_INSTRUCTIONS TO FOLLOW_. The answer must be a single number: how many lines of the records below contain "control".

=====

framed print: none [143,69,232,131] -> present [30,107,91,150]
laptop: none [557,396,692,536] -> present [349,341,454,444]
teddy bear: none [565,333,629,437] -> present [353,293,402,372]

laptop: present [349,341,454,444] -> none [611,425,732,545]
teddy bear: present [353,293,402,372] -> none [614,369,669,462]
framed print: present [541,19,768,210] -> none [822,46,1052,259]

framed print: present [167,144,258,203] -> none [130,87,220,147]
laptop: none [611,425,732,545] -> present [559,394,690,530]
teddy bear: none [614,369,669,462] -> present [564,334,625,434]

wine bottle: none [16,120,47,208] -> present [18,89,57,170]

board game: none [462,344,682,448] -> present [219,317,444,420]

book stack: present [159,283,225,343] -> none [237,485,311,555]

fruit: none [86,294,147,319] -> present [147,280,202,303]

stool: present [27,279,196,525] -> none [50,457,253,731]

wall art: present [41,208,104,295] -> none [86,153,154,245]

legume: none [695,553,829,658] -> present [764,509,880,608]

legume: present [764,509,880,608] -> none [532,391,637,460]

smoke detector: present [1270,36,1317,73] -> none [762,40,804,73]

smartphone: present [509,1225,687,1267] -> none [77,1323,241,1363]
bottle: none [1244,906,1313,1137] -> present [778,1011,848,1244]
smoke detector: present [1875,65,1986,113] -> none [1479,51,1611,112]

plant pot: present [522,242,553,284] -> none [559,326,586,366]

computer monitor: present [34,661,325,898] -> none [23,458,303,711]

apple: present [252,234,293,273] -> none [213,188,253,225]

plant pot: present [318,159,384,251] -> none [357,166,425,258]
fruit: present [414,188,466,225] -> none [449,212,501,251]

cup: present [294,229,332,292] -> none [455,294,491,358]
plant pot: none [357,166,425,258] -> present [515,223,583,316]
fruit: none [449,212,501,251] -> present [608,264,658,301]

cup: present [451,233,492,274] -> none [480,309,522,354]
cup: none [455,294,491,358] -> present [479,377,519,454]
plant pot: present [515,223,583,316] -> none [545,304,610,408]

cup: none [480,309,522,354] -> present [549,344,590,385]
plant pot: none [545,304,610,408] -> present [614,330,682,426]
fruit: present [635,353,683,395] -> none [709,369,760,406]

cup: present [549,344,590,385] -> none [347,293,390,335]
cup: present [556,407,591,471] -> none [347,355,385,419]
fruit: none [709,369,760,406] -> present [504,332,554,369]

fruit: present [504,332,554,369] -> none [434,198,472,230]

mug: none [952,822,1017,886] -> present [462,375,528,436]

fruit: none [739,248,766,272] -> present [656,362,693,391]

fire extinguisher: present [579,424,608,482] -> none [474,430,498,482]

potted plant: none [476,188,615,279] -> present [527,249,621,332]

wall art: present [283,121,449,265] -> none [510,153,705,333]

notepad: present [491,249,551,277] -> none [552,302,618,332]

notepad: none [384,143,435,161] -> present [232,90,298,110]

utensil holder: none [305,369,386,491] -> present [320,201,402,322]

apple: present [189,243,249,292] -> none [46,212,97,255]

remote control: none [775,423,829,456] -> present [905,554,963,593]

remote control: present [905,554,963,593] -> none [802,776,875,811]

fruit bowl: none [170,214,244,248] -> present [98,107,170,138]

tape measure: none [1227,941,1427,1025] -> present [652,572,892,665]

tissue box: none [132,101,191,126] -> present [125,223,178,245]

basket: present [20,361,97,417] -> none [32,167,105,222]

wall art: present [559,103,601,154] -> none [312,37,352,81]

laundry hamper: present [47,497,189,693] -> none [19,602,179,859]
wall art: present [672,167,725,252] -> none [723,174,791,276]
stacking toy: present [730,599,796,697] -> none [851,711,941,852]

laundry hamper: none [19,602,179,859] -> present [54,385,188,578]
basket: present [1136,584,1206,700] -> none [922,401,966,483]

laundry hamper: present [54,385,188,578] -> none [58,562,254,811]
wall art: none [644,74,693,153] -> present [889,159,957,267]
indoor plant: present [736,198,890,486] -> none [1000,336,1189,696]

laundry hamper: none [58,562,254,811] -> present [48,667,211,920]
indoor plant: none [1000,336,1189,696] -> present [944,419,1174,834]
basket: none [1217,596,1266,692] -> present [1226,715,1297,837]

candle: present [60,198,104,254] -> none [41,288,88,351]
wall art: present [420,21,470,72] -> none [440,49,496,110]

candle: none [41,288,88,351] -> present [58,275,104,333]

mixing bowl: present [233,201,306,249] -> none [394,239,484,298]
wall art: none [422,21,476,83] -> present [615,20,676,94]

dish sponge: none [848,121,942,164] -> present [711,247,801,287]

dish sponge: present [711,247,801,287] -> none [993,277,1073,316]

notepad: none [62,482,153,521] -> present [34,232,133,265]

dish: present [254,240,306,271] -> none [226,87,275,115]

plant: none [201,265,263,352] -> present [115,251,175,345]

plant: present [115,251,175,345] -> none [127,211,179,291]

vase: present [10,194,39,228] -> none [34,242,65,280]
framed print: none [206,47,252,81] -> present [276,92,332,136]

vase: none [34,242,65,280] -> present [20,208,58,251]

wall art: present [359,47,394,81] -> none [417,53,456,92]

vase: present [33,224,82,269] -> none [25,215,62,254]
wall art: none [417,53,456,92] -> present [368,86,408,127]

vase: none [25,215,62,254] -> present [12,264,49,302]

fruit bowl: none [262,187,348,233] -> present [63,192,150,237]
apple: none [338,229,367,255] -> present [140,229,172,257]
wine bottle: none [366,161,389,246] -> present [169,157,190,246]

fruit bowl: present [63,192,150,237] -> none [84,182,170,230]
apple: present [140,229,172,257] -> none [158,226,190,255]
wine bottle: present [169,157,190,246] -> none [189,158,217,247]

=====

_TASK OUTPUT_. 2